◆ UNTERSUCHTER TEXT:
An der Bezirksschule in Wohlen fand das Ganze eine Fortsetzung. Die Klasse 1e von Patrizia Wohler und Melanie Moser beteiligte sich am Schulprojekt «Weltenpoesie – Poesiewelten», welches diese Woche seinen Abschluss fand. «Ich wurde bereits im Frühling angefragt, ob ich da mitmachen will. Ich sagte zu, obwohl ich damals keine Ahnung hatte, worum es genau geht. Und auch noch nicht wusste, welche Schüler und Schülerinnen ich nach den Sommerferien in meiner Klasse haben würde», erzählt Wohler. «Aber ich merkte dann schnell: Das kommt gut.»
Viel Mut bewiesen
Der Auftakt erfolgte im letzten August, als «Lyrical Link» einige Tage in Wohlen haltmachte. Die Schüler und Schülerinnen spazierten durch Wohlen, fanden und studierten Plakate mit Gedichten und deren Übersetzungen, hörten im Park beim Strohmuseum Vivienne Mösli und Ouelgo Téne beim Rezitieren zu, und einige ganz Mutige wagten es sogar, Gedichte in ihrer eigenen Muttersprache vorzulesen. An einem Impulstag einige Zeit später lernten sie den Projektleiter Peter Kuntner und die preisgekrönte Lyrikerin Dragica Rajcic kennen. An diesem Tag bekamen die Kinder und auch die Lehrerinnen eine Einführung in das automatische Schreiben, sie sortierten Texte und schrieben erste kleine Gedichte. «Wir tauchten ein in die Welt der Lyrik. Es war wunderbar. Vor allem, weil die Klasse voll dabei war und sich auf etwas Neues einliess», strahlt Klassenlehrerin Wohler.

◆ BEREITGESTELLTE DATENSÄTZE:
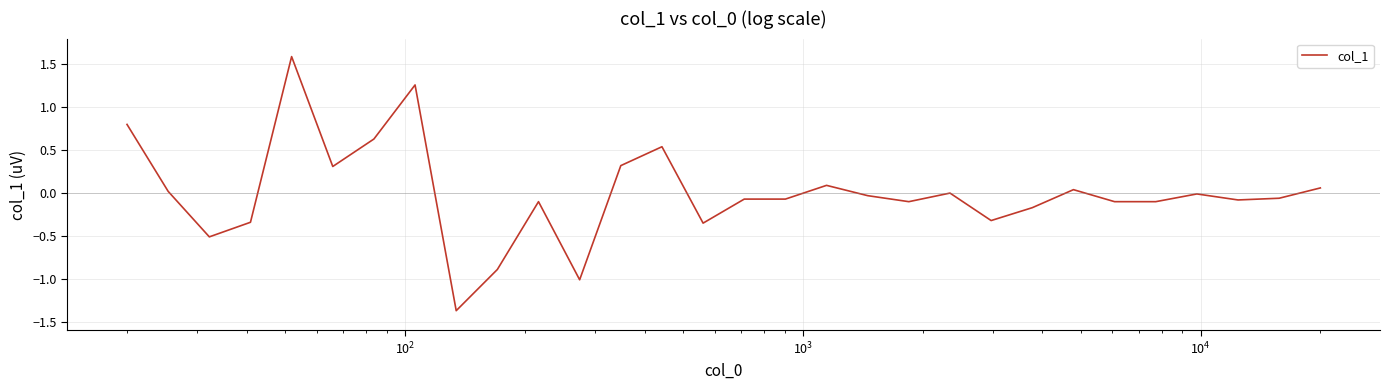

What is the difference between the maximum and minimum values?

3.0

...

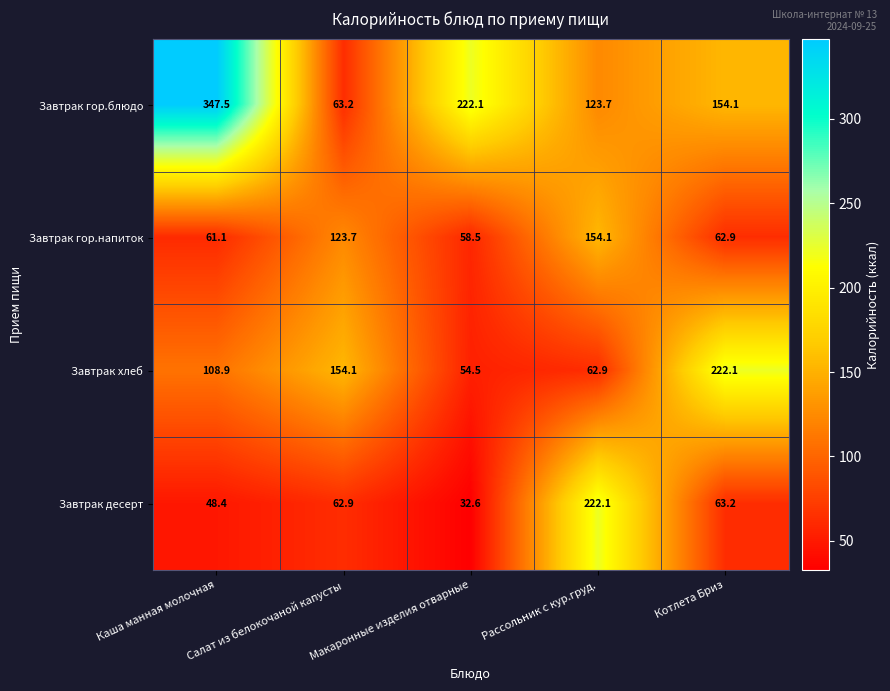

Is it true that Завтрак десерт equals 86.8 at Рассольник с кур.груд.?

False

◆ AUFGABENSTELLUNG:
1 - Beantworten Sie anhand des untersuchten Textes:
(a) Welche Klasse der Bezirksschule in Wohlen beteiligte sich am Schulprojekt?
(b) In welchem Monat erfolgte der Auftakt?
(c) Wo hörten die Schüler und Schülerinnen Vivienne Mösli und Ouelgo Téne beim Rezitieren zu?
2 - Nennen Sie sämtliche Personen, die im untersuchten Text namentlich erwähnt werden.
3 - Geben Sie den Abschnitt des untersuchten Textes von „Viel Mut bewiesen“ bis „strahlt Klassenlehrerin Wohler.“ erneut wieder und tauschen Sie dabei „Impulstag“ gegen „Projekttag“ aus.

◆ ANTWORTEN JE AUFGABE:
1 -
(a) Die Klasse 1e
(b) Im August (im letzten August)
(c) Im Park beim Strohmuseum

2 - Patrizia Wohler, Melanie Moser, Vivienne Mösli, Ouelgo Téne, Peter Kuntner, Dragica Rajcic

3 -
Viel Mut bewiesen
Der Auftakt erfolgte im letzten August, als «Lyrical Link» einige Tage in Wohlen haltmachte. Die Schüler und Schülerinnen spazierten durch Wohlen, fanden und studierten Plakate mit Gedichten und deren Übersetzungen, hörten im Park beim Strohmuseum Vivienne Mösli und Ouelgo Téne beim Rezitieren zu, und einige ganz Mutige wagten es sogar, Gedichte in ihrer eigenen Muttersprache vorzulesen. An einem Projekttag einige Zeit später lernten sie den Projektleiter Peter Kuntner und die preisgekrönte Lyrikerin Dragica Rajcic kennen. An diesem Tag bekamen die Kinder und auch die Lehrerinnen eine Einführung in das automatische Schreiben, sie sortierten Texte und schrieben erste kleine Gedichte. «Wir tauchten ein in die Welt der Lyrik. Es war wunderbar. Vor allem, weil die Klasse voll dabei war und sich auf etwas Neues einliess», strahlt Klassenlehrerin Wohler.